- [Provided records]:
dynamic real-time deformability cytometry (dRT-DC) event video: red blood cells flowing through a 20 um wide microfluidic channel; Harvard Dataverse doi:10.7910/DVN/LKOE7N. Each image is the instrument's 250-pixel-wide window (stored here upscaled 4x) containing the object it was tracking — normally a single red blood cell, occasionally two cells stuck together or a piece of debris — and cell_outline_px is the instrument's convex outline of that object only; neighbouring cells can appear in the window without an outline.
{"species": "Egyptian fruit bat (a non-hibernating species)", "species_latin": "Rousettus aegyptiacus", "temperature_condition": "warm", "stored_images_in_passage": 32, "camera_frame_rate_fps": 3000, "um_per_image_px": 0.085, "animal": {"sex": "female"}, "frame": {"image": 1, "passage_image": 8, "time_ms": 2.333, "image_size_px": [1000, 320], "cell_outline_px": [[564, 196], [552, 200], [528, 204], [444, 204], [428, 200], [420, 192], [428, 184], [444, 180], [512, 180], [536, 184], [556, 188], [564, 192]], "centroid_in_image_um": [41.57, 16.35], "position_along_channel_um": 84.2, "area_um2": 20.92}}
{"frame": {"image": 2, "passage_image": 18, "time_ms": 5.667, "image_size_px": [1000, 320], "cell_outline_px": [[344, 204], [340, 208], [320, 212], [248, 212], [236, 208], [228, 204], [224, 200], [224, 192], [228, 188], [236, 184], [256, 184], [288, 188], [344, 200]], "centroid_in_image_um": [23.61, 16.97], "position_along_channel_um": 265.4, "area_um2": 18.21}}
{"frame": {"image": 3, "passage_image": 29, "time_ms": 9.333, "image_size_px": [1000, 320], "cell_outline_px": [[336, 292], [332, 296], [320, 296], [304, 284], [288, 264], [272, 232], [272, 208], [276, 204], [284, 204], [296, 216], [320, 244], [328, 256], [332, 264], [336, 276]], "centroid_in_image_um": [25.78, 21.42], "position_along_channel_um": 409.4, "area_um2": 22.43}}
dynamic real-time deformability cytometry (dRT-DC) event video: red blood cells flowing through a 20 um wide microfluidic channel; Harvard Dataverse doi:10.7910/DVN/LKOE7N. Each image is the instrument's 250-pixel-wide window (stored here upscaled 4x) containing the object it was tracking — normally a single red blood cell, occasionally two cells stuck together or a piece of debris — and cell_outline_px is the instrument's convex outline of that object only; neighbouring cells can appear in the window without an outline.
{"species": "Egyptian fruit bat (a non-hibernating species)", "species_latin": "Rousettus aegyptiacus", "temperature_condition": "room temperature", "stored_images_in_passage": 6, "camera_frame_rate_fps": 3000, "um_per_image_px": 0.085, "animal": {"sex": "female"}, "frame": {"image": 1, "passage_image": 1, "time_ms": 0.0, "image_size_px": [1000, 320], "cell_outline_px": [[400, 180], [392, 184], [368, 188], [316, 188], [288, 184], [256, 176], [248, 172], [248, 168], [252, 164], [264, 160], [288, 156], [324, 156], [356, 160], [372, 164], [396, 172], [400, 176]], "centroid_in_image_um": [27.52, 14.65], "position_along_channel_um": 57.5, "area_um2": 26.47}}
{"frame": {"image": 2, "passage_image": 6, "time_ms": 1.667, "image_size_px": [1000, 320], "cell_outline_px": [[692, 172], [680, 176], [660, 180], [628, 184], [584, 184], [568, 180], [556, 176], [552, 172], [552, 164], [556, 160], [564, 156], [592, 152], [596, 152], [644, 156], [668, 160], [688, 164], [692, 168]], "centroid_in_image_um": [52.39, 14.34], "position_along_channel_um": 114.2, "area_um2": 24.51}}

- [Description of the task]:
Extract the full listing above without alteration.

- [Exercise result]:
dynamic real-time deformability cytometry (dRT-DC) event video: red blood cells flowing through a 20 um wide microfluidic channel; Harvard Dataverse doi:10.7910/DVN/LKOE7N. Each image is the instrument's 250-pixel-wide window (stored here upscaled 4x) containing the object it was tracking — normally a single red blood cell, occasionally two cells stuck together or a piece of debris — and cell_outline_px is the instrument's convex outline of that object only; neighbouring cells can appear in the window without an outline.
{"species": "Egyptian fruit bat (a non-hibernating species)", "species_latin": "Rousettus aegyptiacus", "temperature_condition": "warm", "stored_images_in_passage": 32, "camera_frame_rate_fps": 3000, "um_per_image_px": 0.085, "animal": {"sex": "female"}, "frame": {"image": 1, "passage_image": 8, "time_ms": 2.333, "image_size_px": [1000, 320], "cell_outline_px": [[564, 196], [552, 200], [528, 204], [444, 204], [428, 200], [420, 192], [428, 184], [444, 180], [512, 180], [536, 184], [556, 188], [564, 192]], "centroid_in_image_um": [41.57, 16.35], "position_along_channel_um": 84.2, "area_um2": 20.92}}
{"frame": {"image": 2, "passage_image": 18, "time_ms": 5.667, "image_size_px": [1000, 320], "cell_outline_px": [[344, 204], [340, 208], [320, 212], [248, 212], [236, 208], [228, 204], [224, 200], [224, 192], [228, 188], [236, 184], [256, 184], [288, 188], [344, 200]], "centroid_in_image_um": [23.61, 16.97], "position_along_channel_um": 265.4, "area_um2": 18.21}}
{"frame": {"image": 3, "passage_image": 29, "time_ms": 9.333, "image_size_px": [1000, 320], "cell_outline_px": [[336, 292], [332, 296], [320, 296], [304, 284], [288, 264], [272, 232], [272, 208], [276, 204], [284, 204], [296, 216], [320, 244], [328, 256], [332, 264], [336, 276]], "centroid_in_image_um": [25.78, 21.42], "position_along_channel_um": 409.4, "area_um2": 22.43}}
dynamic real-time deformability cytometry (dRT-DC) event video: red blood cells flowing through a 20 um wide microfluidic channel; Harvard Dataverse doi:10.7910/DVN/LKOE7N. Each image is the instrument's 250-pixel-wide window (stored here upscaled 4x) containing the object it was tracking — normally a single red blood cell, occasionally two cells stuck together or a piece of debris — and cell_outline_px is the instrument's convex outline of that object only; neighbouring cells can appear in the window without an outline.
{"species": "Egyptian fruit bat (a non-hibernating species)", "species_latin": "Rousettus aegyptiacus", "temperature_condition": "room temperature", "stored_images_in_passage": 6, "camera_frame_rate_fps": 3000, "um_per_image_px": 0.085, "animal": {"sex": "female"}, "frame": {"image": 1, "passage_image": 1, "time_ms": 0.0, "image_size_px": [1000, 320], "cell_outline_px": [[400, 180], [392, 184], [368, 188], [316, 188], [288, 184], [256, 176], [248, 172], [248, 168], [252, 164], [264, 160], [288, 156], [324, 156], [356, 160], [372, 164], [396, 172], [400, 176]], "centroid_in_image_um": [27.52, 14.65], "position_along_channel_um": 57.5, "area_um2": 26.47}}
{"frame": {"image": 2, "passage_image": 6, "time_ms": 1.667, "image_size_px": [1000, 320], "cell_outline_px": [[692, 172], [680, 176], [660, 180], [628, 184], [584, 184], [568, 180], [556, 176], [552, 172], [552, 164], [556, 160], [564, 156], [592, 152], [596, 152], [644, 156], [668, 160], [688, 164], [692, 168]], "centroid_in_image_um": [52.39, 14.34], "position_along_channel_um": 114.2, "area_um2": 24.51}}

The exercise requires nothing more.